Start of EXTRACTED INFORMATION

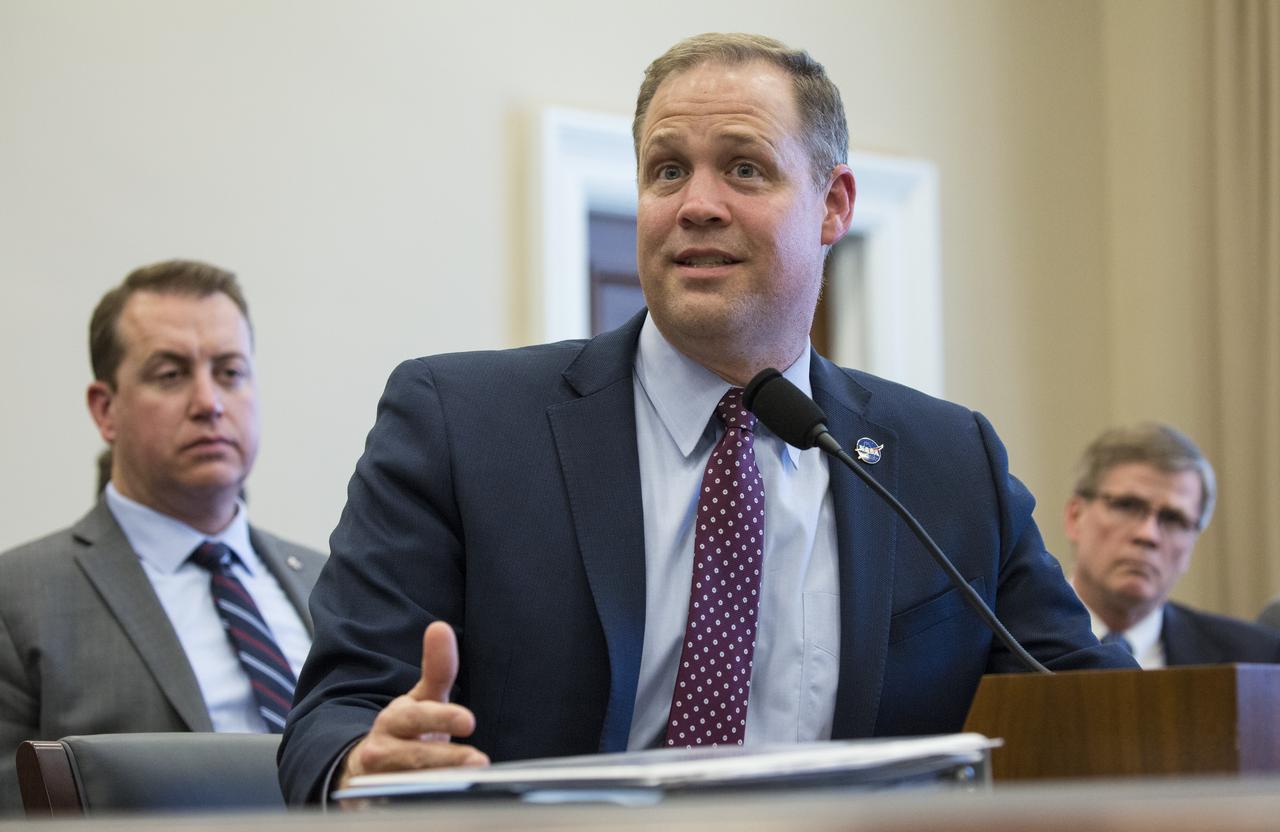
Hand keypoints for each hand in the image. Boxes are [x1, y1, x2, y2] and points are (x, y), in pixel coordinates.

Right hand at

End of EXTRACTED INFORMATION
Start of EXTRACTED INFORMATION

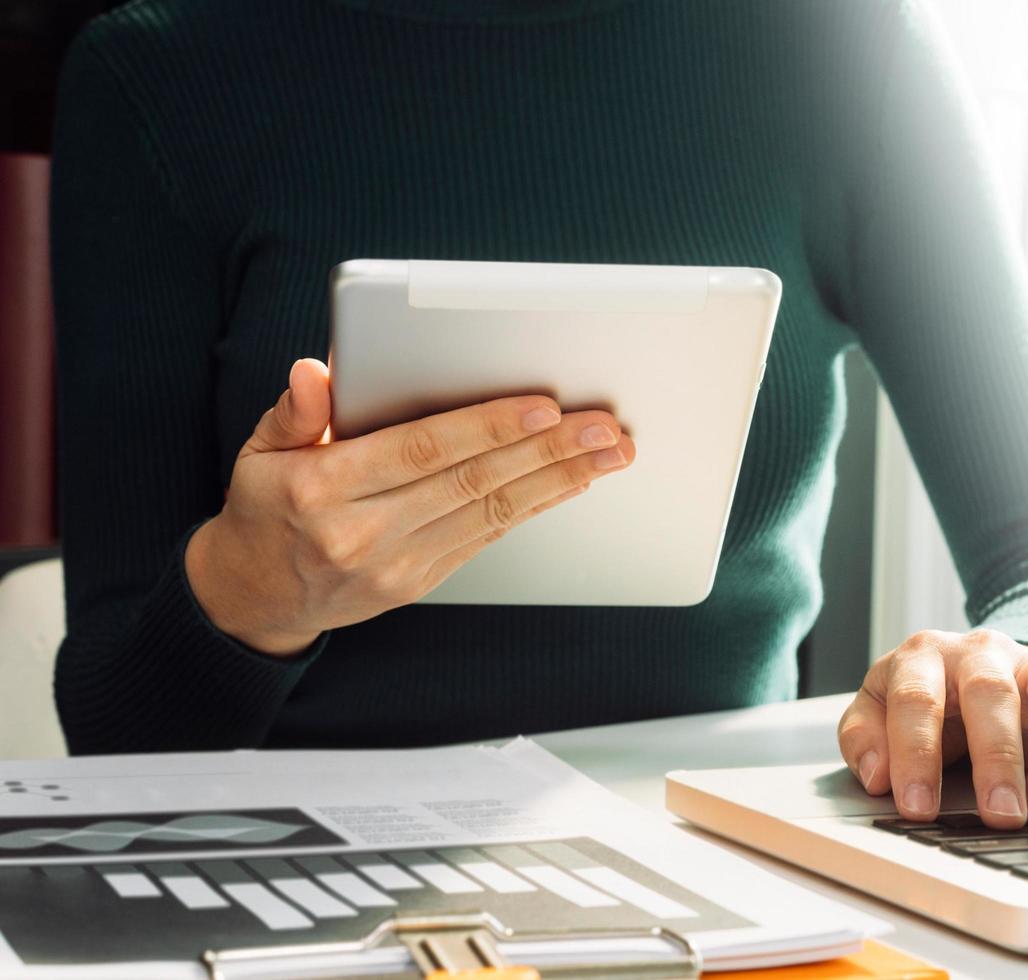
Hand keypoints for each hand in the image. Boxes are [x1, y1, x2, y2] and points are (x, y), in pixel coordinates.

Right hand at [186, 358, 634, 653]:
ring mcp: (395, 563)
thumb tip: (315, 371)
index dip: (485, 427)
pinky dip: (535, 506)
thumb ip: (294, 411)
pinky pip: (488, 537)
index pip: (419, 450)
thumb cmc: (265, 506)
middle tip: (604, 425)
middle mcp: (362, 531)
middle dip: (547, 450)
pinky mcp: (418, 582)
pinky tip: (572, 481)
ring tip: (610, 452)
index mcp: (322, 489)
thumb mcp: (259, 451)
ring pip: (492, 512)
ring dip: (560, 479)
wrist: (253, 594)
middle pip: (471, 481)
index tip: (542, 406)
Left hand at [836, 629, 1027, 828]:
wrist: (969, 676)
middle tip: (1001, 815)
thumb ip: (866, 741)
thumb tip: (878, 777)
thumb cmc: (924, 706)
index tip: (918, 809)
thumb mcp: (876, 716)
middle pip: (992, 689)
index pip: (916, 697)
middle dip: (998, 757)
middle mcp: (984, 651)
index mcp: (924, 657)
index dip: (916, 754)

End of EXTRACTED INFORMATION

> _WHAT THIS TASK INVOLVES_
Give again, word for word, every line of the listing above from the one with "ring pip: (492, 512)" to the one with "index dip: (916, 754)", both inclusive, and nothing beyond them.

> _ANSWER SPACE_
ring pip: (492, 512)
ring dip: (560, 479)
wrist: (253, 594)
middle pip: (471, 481)
index tip: (542, 406)
Left hand at [836, 629, 1027, 828]:
wrist: (969, 676)
middle tip: (1001, 815)
thumb ip: (866, 741)
thumb tip: (878, 777)
thumb cmc: (924, 706)
index tip: (918, 809)
thumb mcp: (876, 716)
middle pip: (992, 689)
index pip: (916, 697)
middle dip: (998, 757)
middle mcp: (984, 651)
index mcp: (924, 657)
index dip: (916, 754)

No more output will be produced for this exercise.